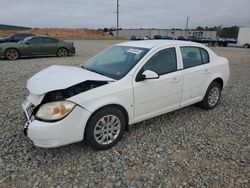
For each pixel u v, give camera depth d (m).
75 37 51.62
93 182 2.79
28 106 3.47
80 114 3.11
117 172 2.98
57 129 2.99
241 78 9.01
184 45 4.47
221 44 40.72
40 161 3.16
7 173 2.91
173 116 4.76
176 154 3.40
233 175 2.95
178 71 4.24
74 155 3.31
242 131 4.20
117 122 3.51
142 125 4.30
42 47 14.21
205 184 2.79
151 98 3.85
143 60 3.79
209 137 3.94
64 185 2.73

++++

● **WHAT YOU SHOULD DO**: Transcribe the whole listing exactly. Pictures stay out of your copy.

● **SOLUTION FOR THIS TASK**:
For each pixel u v, give camera depth d (m).
75 37 51.62
93 182 2.79
28 106 3.47
80 114 3.11
117 172 2.98
57 129 2.99
241 78 9.01
184 45 4.47
221 44 40.72
40 161 3.16
7 173 2.91
173 116 4.76
176 154 3.40
233 175 2.95
178 71 4.24
74 155 3.31
242 131 4.20
117 122 3.51
142 125 4.30
42 47 14.21
205 184 2.79
151 98 3.85
143 60 3.79
209 137 3.94
64 185 2.73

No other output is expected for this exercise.